PROMPT 1 | List the UK broker firms that the glossary gives as examples.

SOURCE EXTRACT |
Anti-embarrassment clause
A clause requiring the seller to share in any uplift if the buyer resells the practice within a defined period (typically 24 months) at a materially higher multiple. Protects the seller from a buyer who acquires cheaply then flips for a quick profit. Negotiable on direct chartered-firm deals; standard on PE-backed transactions.
Asset sale
A deal structure where the buyer acquires the goodwill, work-in-progress, fixed assets, and (usually) employment contracts of the practice, but not the seller's company. The seller's company retains its corporate identity, settles outstanding obligations, and distributes the proceeds to shareholders over time. Buyers typically prefer asset sale because they can pick what they take and step up the goodwill base for tax-amortisation purposes. Sellers usually prefer share sale because of the cleaner CGT treatment with BADR. The negotiated outcome is often a compromise. See /deal-structure/.
BADR (Business Asset Disposal Relief)
A reduced capital gains tax rate available on qualifying disposals of business interests, up to a £1m lifetime limit. The rate is 18 per cent for disposals on or after 6 April 2026; it was 14 per cent in the year before that, and 10 per cent up to 5 April 2025. Qualifying conditions include a 5 per cent shareholding for at least 24 months, employee or office-holder status throughout, and the company being a trading company. For a sole-principal practice owned through a limited company with a clean trading history, the path to BADR is normally straightforward. Worth checking eligibility two years before sale rather than at the sale itself. See /tax-structuring-practice-sale-uk/.
Broker
An intermediary firm introducing accountancy-practice sellers to potential buyers, typically in exchange for a percentage commission on completion (industry standard 3-5 per cent of gross recurring fees, paid by the seller). UK examples include Foulger Underwood, Vivian Sram, Robertson Hare, Kingsman, and Evolve. Brokers can be the right route for specific situations (very large books that need many bidders, sellers who genuinely cannot lead the conversation themselves) but for most sole-principal and small-firm sales the broker fee plus the longer sale timeline materially reduces seller proceeds compared with a direct sale to a buyer who is already in scope. See broker route vs direct buyer.
Capital gains tax (CGT)

WORKING DATA |
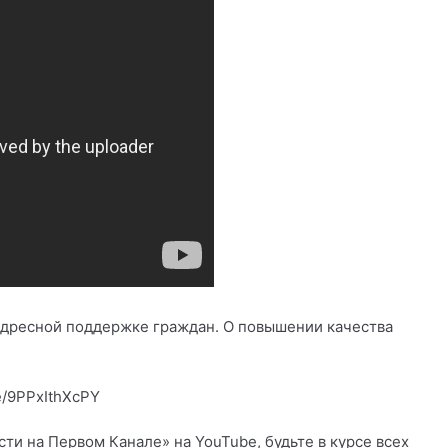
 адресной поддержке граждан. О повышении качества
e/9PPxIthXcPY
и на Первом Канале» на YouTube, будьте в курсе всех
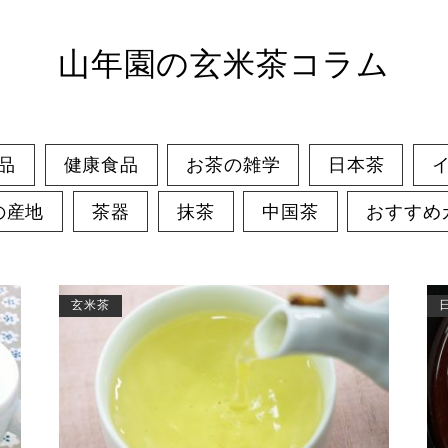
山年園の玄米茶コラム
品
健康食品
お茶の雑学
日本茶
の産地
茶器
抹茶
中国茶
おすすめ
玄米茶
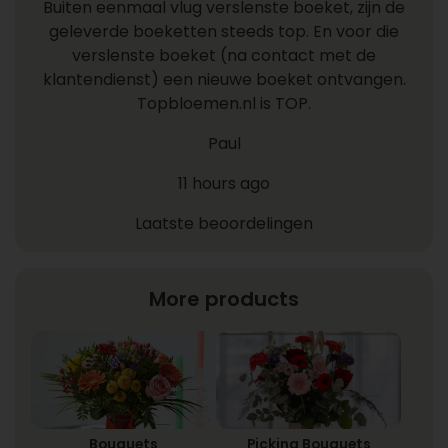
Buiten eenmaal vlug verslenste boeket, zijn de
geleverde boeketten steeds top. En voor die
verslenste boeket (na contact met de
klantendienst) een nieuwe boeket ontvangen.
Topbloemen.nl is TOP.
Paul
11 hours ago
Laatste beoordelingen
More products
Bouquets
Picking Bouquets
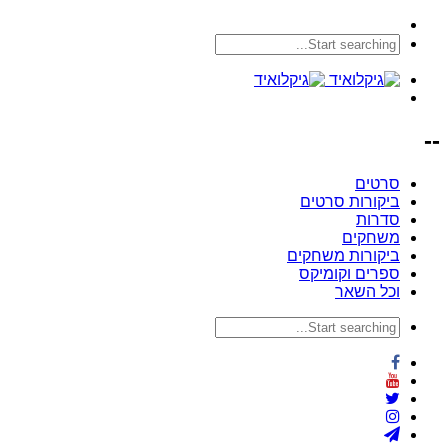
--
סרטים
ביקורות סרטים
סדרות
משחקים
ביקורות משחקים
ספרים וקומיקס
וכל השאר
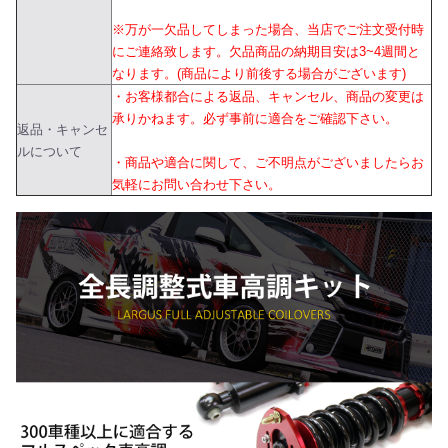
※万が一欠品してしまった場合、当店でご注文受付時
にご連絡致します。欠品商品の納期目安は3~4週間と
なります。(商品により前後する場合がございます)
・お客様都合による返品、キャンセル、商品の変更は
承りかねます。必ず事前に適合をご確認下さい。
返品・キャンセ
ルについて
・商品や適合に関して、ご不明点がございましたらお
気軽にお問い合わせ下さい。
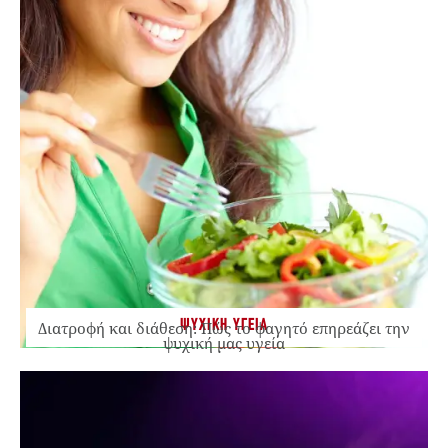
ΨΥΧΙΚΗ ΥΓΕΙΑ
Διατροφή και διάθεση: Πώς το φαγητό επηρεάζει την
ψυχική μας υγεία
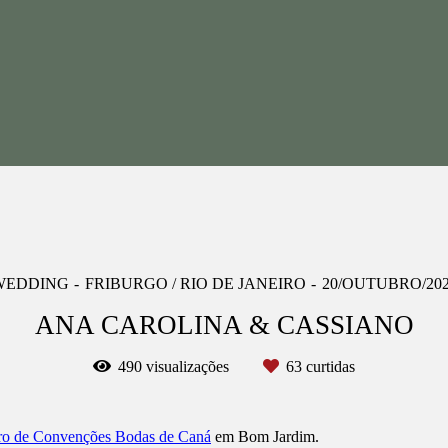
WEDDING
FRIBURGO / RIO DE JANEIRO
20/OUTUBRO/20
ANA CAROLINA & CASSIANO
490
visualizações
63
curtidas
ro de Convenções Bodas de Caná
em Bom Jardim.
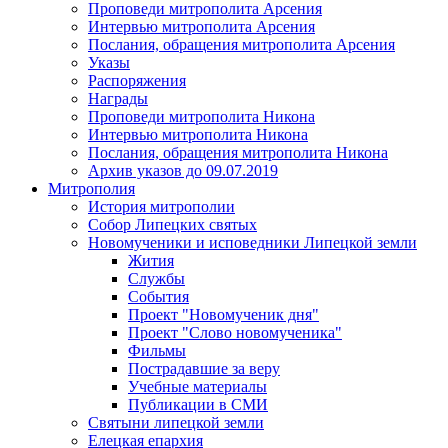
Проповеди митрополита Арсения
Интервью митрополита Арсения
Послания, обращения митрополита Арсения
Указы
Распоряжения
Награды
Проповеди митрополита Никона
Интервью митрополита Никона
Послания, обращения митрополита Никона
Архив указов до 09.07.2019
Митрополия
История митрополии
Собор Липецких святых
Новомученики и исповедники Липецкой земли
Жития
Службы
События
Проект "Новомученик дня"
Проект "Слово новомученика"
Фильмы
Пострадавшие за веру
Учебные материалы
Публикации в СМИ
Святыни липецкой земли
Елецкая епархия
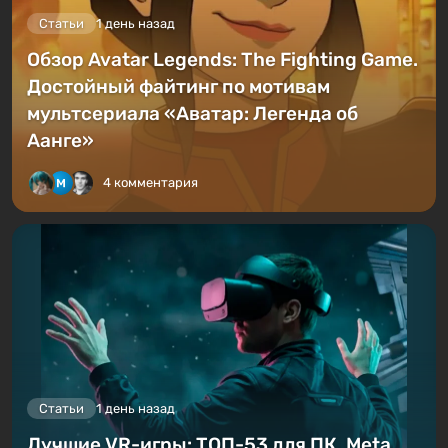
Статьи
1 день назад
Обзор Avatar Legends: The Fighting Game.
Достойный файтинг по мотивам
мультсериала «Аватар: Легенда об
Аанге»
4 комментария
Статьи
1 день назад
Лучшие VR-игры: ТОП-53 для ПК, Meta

PROMPT 2 | Please turn the lines of the records, from the line holding "ΨΥΧΙΚΗ ΥΓΕΙΑ" through the end of the records, inclusive, into a numbered list. Leave out the pictures.

FINAL ANSWER 1 | Foulger Underwood, Vivian Sram, Robertson Hare, Kingsman, Evolve

FINAL ANSWER 2 |
1. ΨΥΧΙΚΗ ΥΓΕΙΑ
2. Διατροφή και διάθεση: Πώς το φαγητό επηρεάζει την
3. ψυχική μας υγεία
4. WEDDING
5. FRIBURGO / RIO DE JANEIRO
6. 20/OUTUBRO/20
7. ANA CAROLINA & CASSIANO
8. 490
9. visualizações
10. 63
11. curtidas
12. ro de Convenções Bodas de Caná
13. em Bom Jardim.
14. Проповеди митрополита Арсения
15. Интервью митрополита Арсения
16. Послания, обращения митрополита Арсения
17. Указы
18. Распоряжения
19. Награды
20. Проповеди митрополита Никона
21. Интервью митрополита Никона
22. Послания, обращения митрополита Никона
23. Архив указов до 09.07.2019
24. Митрополия
25. История митрополии
26. Собор Липецких святых
27. Новомученики и исповедники Липецкой земли
28. Жития
29. Службы
30. События
31. Проект "Новомученик дня"
32. Проект "Слово новомученика"
33. Фильмы
34. Пострадавшие за веру
35. Учебные материалы
36. Публикации в СМИ
37. Святыни липецкой земли
38. Елецкая епархия
39. Статьи
40. 1 день назад
41. Обзор Avatar Legends: The Fighting Game.
42. Достойный файтинг по мотивам
43. мультсериала «Аватар: Легенда об
44. Аанге»
45. 4 комментария
46. Статьи
47. 1 день назад
48. Лучшие VR-игры: ТОП-53 для ПК, Meta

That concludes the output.